И случилось, как назло, что в аппарате, подведомственном Ивану Ивановичу Веньковатому, оказался некий товарищ Былинкин, грубо нарушивший табель о рангах и заболеваниях. Каждый день у Кирилла Былинкина происходили какие-нибудь самые невероятные происшествия. И почти в каждом таком происшествии обязательно участвовал рыжий, потрепанный портфель пионерского инструктора. Этот портфель знал почти весь город. И где ко не оставлял его по своей рассеянности Кирилл Былинкин! В кино, на стадионе, в бане, в столовой, на пляже.
Иногда на Былинкина нисходило просветление. В такие он аккуратно разносил по сводкам все цифры, которые ему поручалось собрать в райкомах, не путал первого секретаря с зав. финхозсектором и называл каждого работника обкома его собственным именем и отчеством. Однако большей частью пионерский инструктор жил в каком-то сомнамбулическом состоянии и говорил о самом себе в третьем лице.
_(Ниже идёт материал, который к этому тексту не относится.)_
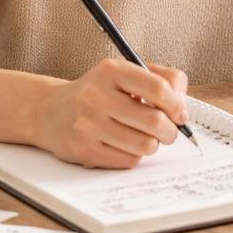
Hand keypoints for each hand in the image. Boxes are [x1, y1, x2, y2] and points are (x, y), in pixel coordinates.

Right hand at [33, 59, 188, 168]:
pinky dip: (134, 155)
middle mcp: (97, 96)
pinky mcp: (84, 150)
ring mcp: (88, 125)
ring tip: (144, 137)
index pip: (157, 88)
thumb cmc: (97, 92)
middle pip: (154, 121)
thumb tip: (183, 105)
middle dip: (170, 131)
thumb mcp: (124, 73)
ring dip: (152, 144)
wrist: (50, 111)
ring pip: (144, 145)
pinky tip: (124, 144)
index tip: (181, 114)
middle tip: (168, 131)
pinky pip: (128, 161)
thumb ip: (160, 78)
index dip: (177, 105)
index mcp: (111, 71)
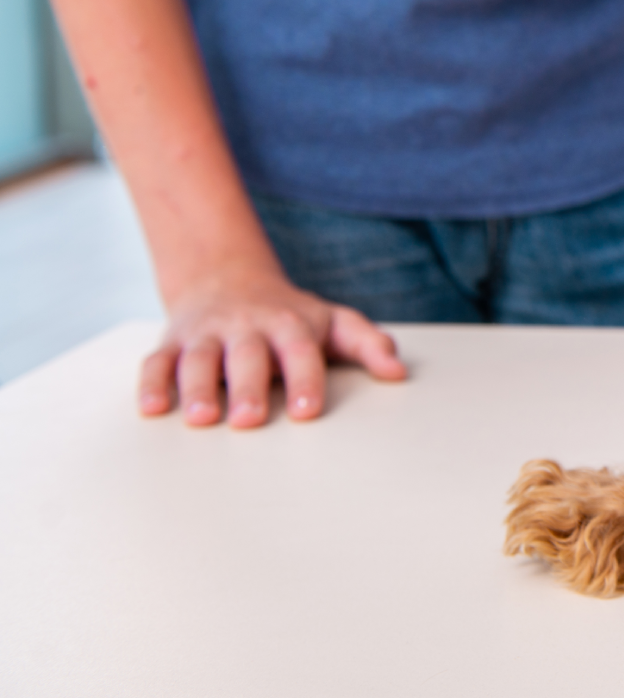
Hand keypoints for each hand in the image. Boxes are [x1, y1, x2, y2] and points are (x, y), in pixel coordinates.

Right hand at [139, 266, 405, 426]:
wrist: (227, 277)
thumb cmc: (290, 316)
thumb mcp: (333, 322)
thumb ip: (367, 344)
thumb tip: (398, 372)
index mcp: (289, 324)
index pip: (300, 352)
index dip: (305, 380)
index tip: (307, 411)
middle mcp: (246, 327)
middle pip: (246, 356)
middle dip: (246, 387)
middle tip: (248, 420)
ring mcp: (207, 333)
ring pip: (198, 358)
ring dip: (196, 387)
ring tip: (200, 419)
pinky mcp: (172, 342)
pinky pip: (157, 361)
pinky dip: (152, 382)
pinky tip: (152, 409)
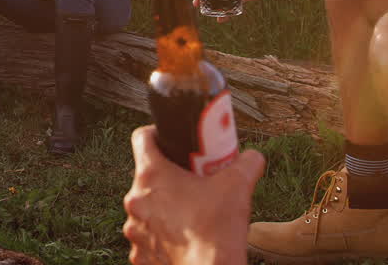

Он звонил в такие дни из обкома на свою собственную квартиру и просил соседей вызвать к телефону Кирилла Былинкина.
— Как нет дома? — с удивлением спрашивал он соседей и долго после этого разговора ломал голову над тем, где бы мог потеряться этот самый товарищ Былинкин.
И вот в один прекрасный день Кирилл Былинкин потерялся самым серьезным образом. Он сел, как всегда, в восемь тридцать в трамвай, чтобы ехать в обком, и не доехал до него. Былинкин по рассеянности сделал всего одну ошибку в это утро: он сошел на остановку раньше, чем это следовало бы сделать. А затем, как всегда, дойдя до углового дома, он поднялся по трем щербатым ступенькам какого-то подъезда, миновал темный коридор и очутился в большой, заставленной столами комнате. Третий стол от двери был свободен. Былинкин сел за него и три дня проработал за этим столом, не замечая, что сей стол находится не в обкоме комсомола, а на три квартала ближе — в облземотделе.